It took two-and-a-half years, but the Planning & Compulsory Purchase Act has at last won royal assent. Is it the revolution in thinking it was cracked up to be?
After two-and-a-half years of controversy and delay, the Planning & Compulsory Purchase Act 2004 was enacted last month. The formal commencement date should be known by the end of June. Much detail remains to be finalised in regulations, circulars, policy statements and good practice guidance but what are the main provisions?

The principal aims of the legislation include:

  • simplifying and hastening the making of development plans
  • strengthening the commitment to sustainable development
  • making the handling of planning applications quicker and more efficient
  • making planning obligations fairer and more transparent
  • introducing more flexibility and fairness into compulsory purchase procedures and compensation arrangements
  • increasing community involvement in the formulation of both development plans and planning applications.

Changing your plans
It is debatable whether the act will achieve any of these objectives, but let's consider the main changes.

The planning system is currently based on the primacy of the development plan. This obliges local authorities to consider the policies in the approved development plan before looking at other material considerations in determining individual planning applications.

This principle remains, but the act seeks to change the form and content of development plans in order to ensure that they are always up to date and relevant.

Regional planning guidance is to be enhanced to full development plan status and produced as a regional spatial strategy that will inter alia include the distribution of housing across each of the districts/boroughs in the region.

Structure plans currently prepared for council areas and other ad hoc groupings are to be abolished; although in some areas non-statutory sub-regional strategies will partially replace them.

Unitary development plans and local plans are to be replaced by local development documents, which will comprise a series of documents that can be completed and updated either separately or in tandem; including a core strategy, proposals, maps and area action plans.

Local authorities will be required to produce local development documents within three years of the commencement of the act. Existing and emerging structure plans and local plans may be further progressed and/or saved within the same period, after which they will automatically lapse.

The local development documents will be subject to public examination but, unlike the present system where inspectors only make recommendations, the new system gives them the power to make binding decisions.

Outline planning permissions have been retained despite proposals to get rid of them – but authorities can now insist on more detail

All these documents will be the subject of a formal sustainability appraisal, including supplementary planning documents, such as existing supplementary planning guidance, that will not be part of the statutory plan.

On the development control side of the equation, the changes are just as important. The length of full planning permissions is reduced from five years to three.

Outline planning permissions have been retained despite earlier proposals to abolish them. However, planning authorities will be able to insist on masterplans and other more detailed information than is required at present. Furthermore, they are given increased powers to decline to determine applications, in particular twin-tracked identical or similar applications submitted with the intention of appealing one on the grounds of non-determination and negotiating the other.

How much obliged?
The issue of planning obligations remains in flux. The ministerial taskforce on the topic, prompted by Lord Best's rebellion in the House of Lords, continues to meet in private to discuss implementation but the act itself provides for two distinct options.

The first is the negotiated route that is equivalent to the present section 106 route.

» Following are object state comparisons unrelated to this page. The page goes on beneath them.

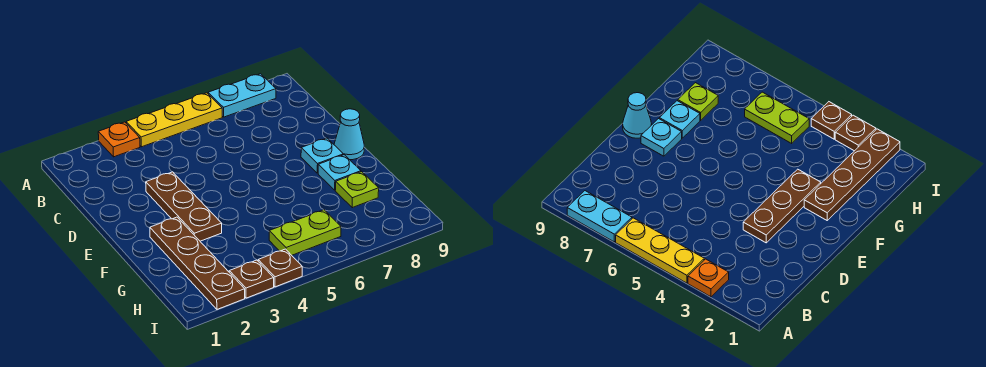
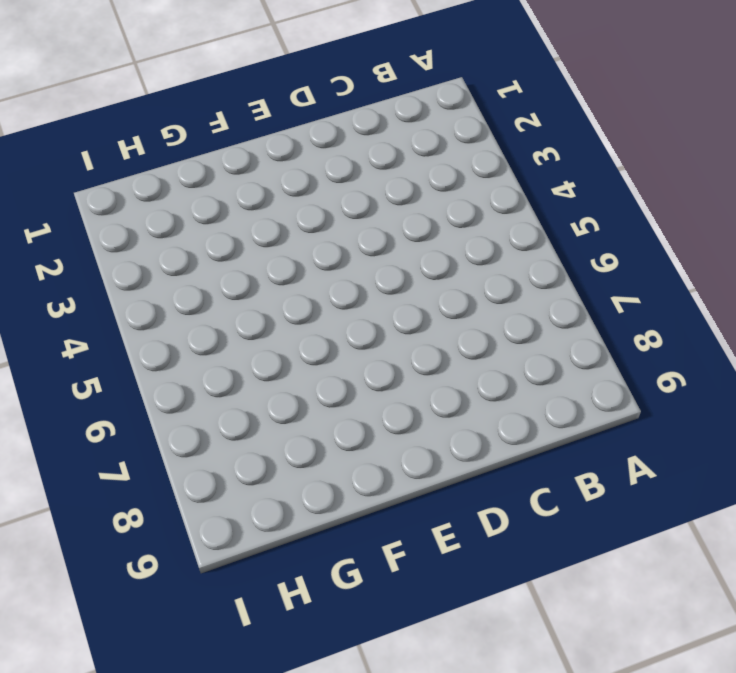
none -> orange 1x1 plate [98,122,140,157]
none -> yellow 1x3 plate [126,93,222,147]
none -> cyan 1x2 plate [208,74,276,117]

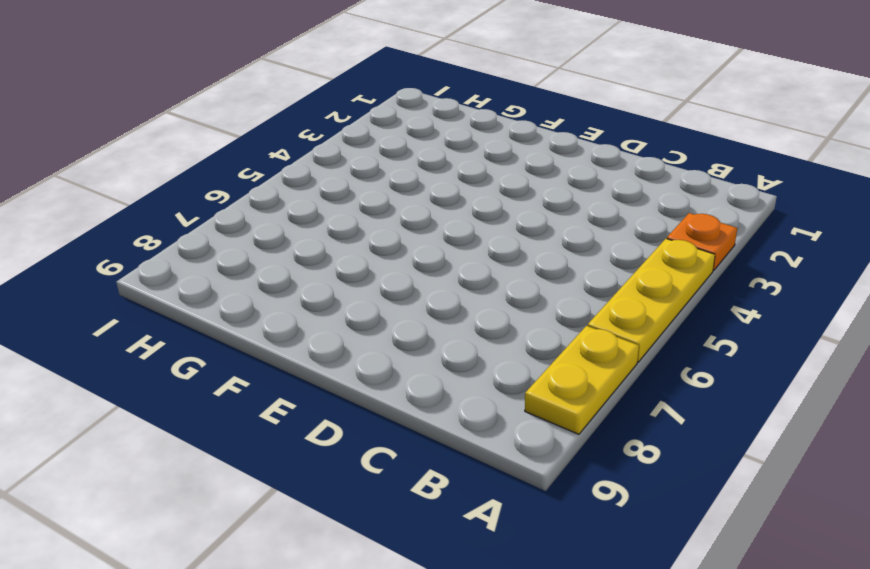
yellow 1x2 plate [525,326,639,434] -> cyan 1x2 plate [208,74,276,117]
none -> brown 1x3 plate [146,172,222,241]
none -> cyan 1x1 plate [301,138,343,173]
none -> cyan 1x1 cone [334,109,364,160]

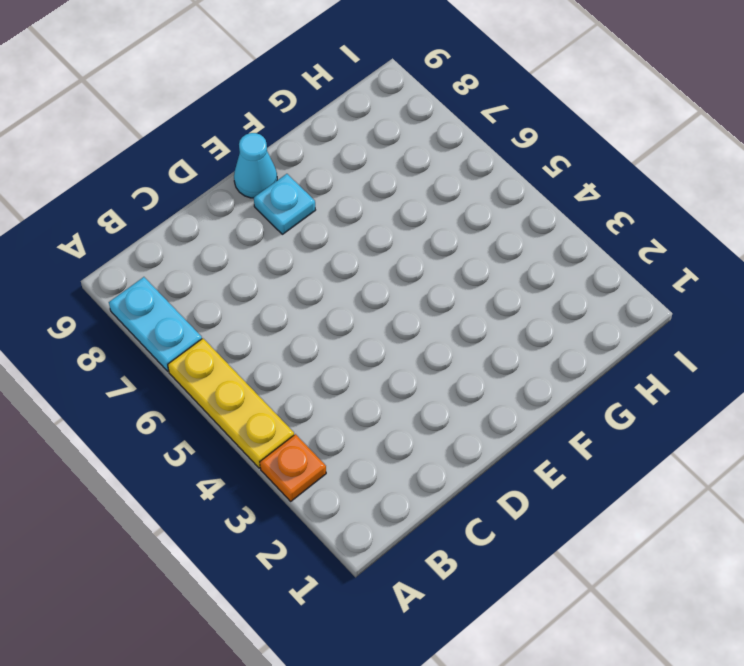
none -> brown 1x3 plate [146,172,222,241]
none -> brown 1x4 plate [150,217,245,309]
none -> cyan 1x1 plate [318,155,361,190]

The second is the "prescribed means" by which a sum of money or benefit in kind is paid, the amount and terms of payment being determined in the local development document. How affordable housing will fit into this framework remains unclear.

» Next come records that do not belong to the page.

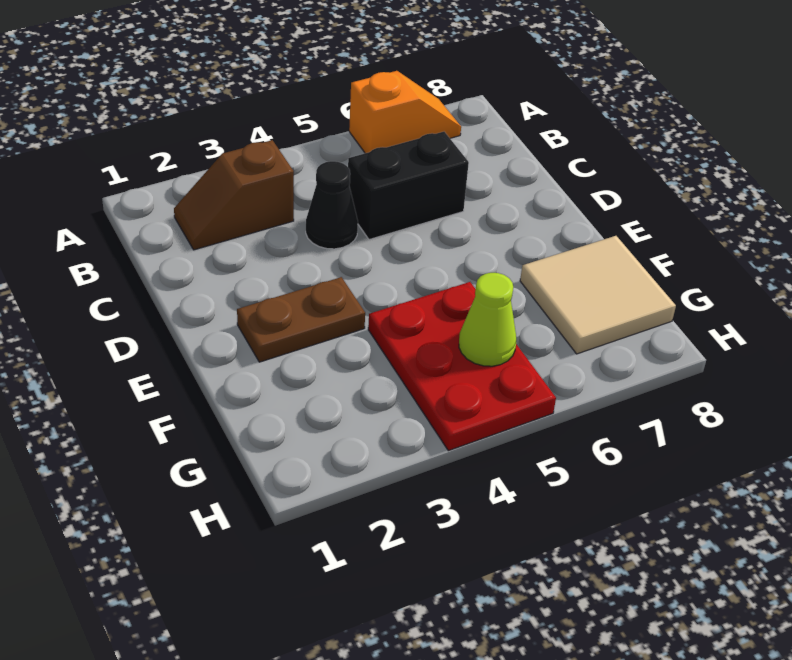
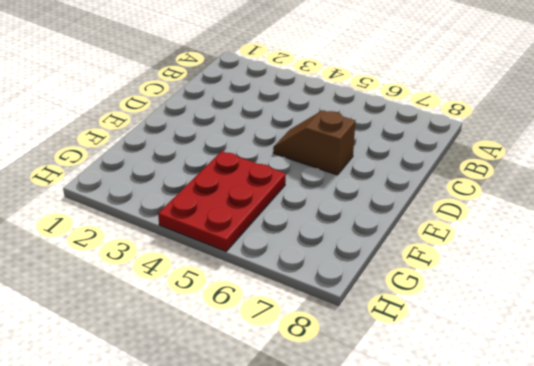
brown 1x2 slope [273,110,355,175] -> brown 1x2 slope moved to [174,140,294,250]
none -> orange 1x2 slope [349,71,461,153]
none -> black 1x1 cone [306,161,358,249]

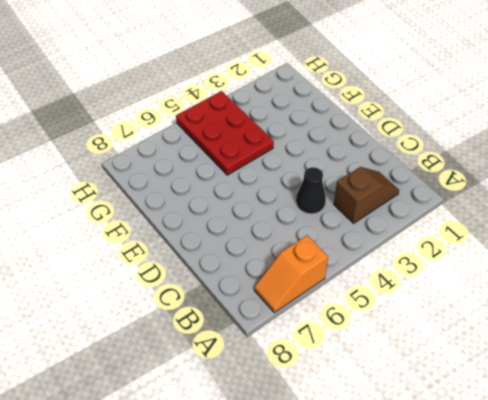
none -> black 1x2 brick [348,132,469,240]
none -> brown 1x2 plate [237,277,365,362]

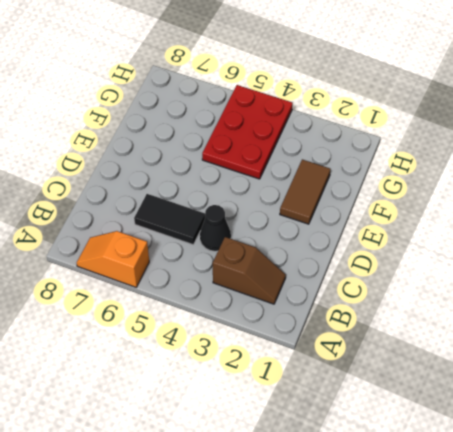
black 1x2 tile [134,194,205,245] -> black 1x2 brick [348,132,469,240]
brown 1x2 tile [280,159,331,224] -> brown 1x2 plate [237,277,365,362]
none -> tan 2x2 tile [520,236,676,354]
none -> lime 1x1 cone [459,273,516,366]

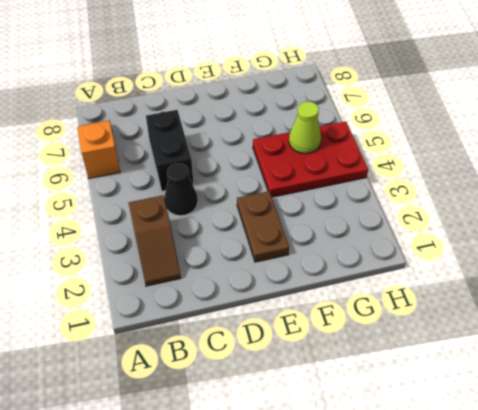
none -> tan 2x2 tile [520,236,676,354]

Regarding compulsory purchase, the scope for local authorities to exercise these powers have been extended and the procedures and compensation arrangements streamlined.

Finally, local authorities will be required to produce statements of community involvement to support the preparation of their local development documents.

Equally, developers will be required to produce statements of community involvement to support significant planning applications.

The changes may not add up to the revolution first promised but they do have significant implications for practitioners.